Welcome to the fashion canteen
No menu, no prices – and no nobodies. Davé is the fashion world’s best-kept secret but if you can get past the ‘full’ sign on the door and secure a top table in this tiny Chinese restaurant in Paris, you can be sure you’re at the cutting edge of style. Michael Specter talks stars and spring rolls with le patron, Davé Cheung
[...] There are more than 1,500 Chinese restaurants in Paris. As a culinary experience, Davé ranks somewhere in the top half. Nobody recommends Davé for the food, however, or the prices, which, while always high, vary according to what the owner feels like serving. Or for the ambience. Davé is dark and claustrophobic, hemmed in by quilted red walls and a velvet curtain inside the door. A tropical-fish tank, which sits in the middle of the front room, provides the only real source of light. Despite all that, Davé may be the most frequently and reverentially mentioned Chinese restaurant in France. It’s certainly the most exclusive. Except on weekends, when he does not serve lunch, the place is open every day. On a busy night during the Paris fashion collections Davé serves 100 dinners – many of them tofu and bok choy, at around €60 a head.

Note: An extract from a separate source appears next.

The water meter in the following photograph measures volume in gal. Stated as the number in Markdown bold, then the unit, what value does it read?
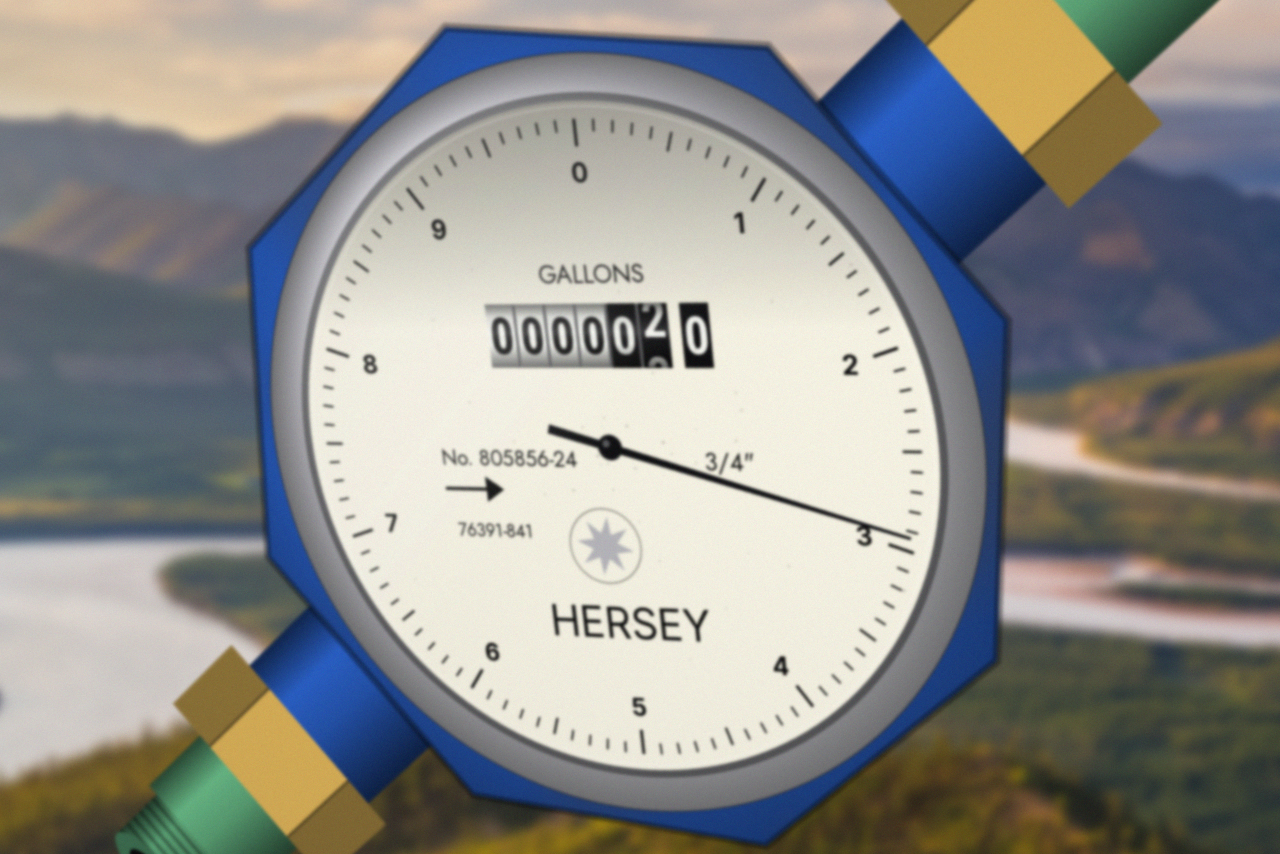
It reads **22.9** gal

[...] Davé makes fake things real, too. The restaurant functions as a sort of school canteen for the nomadic denizens of the fashion world, who traipse constantly between New York, Paris, and Milan. And, just as in school, the food at Davé never matters nearly as much as the seating arrangements.
[...] There could be few greater humiliations than to be exiled behind the wall separating the front room and the back room, past the fish tank and nearly into the kitchen. Some of the most powerful people in the fashion business treat Davé with a deference that they withhold from nearly everyone except those who can provide them with a good table. ‘There are some bitchy people in the fashion world,’ the designer Marc Jacobs told me one night. ‘But nobody is stupid enough to offend Davé.’

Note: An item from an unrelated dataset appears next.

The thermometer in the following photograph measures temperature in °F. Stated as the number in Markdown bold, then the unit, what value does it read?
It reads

During Paris fashion weeks, the battle for a table can become even more absurd. ‘Leo and Gisele had to stand in the street for 20 minutes a while ago,’ Davé told me, with a grin. He was referring to Leonardo DiCaprio and the model Gisele Bundchen. ‘Can you imagine that? Leo had come to introduce Gisele to moi , and he was not happy at all. But what was I supposed to do? Tell my beloved friend Helmut Newton to get up and leave? Or should I have gotten rid of John Galliano? Gisele was really cute about it. But Leo was annoyed. And, you know, I owe a lot to Leo, because without him Tobey [DiCaprio's friend Tobey Maguire] would never have come in. And now he is here all the time.’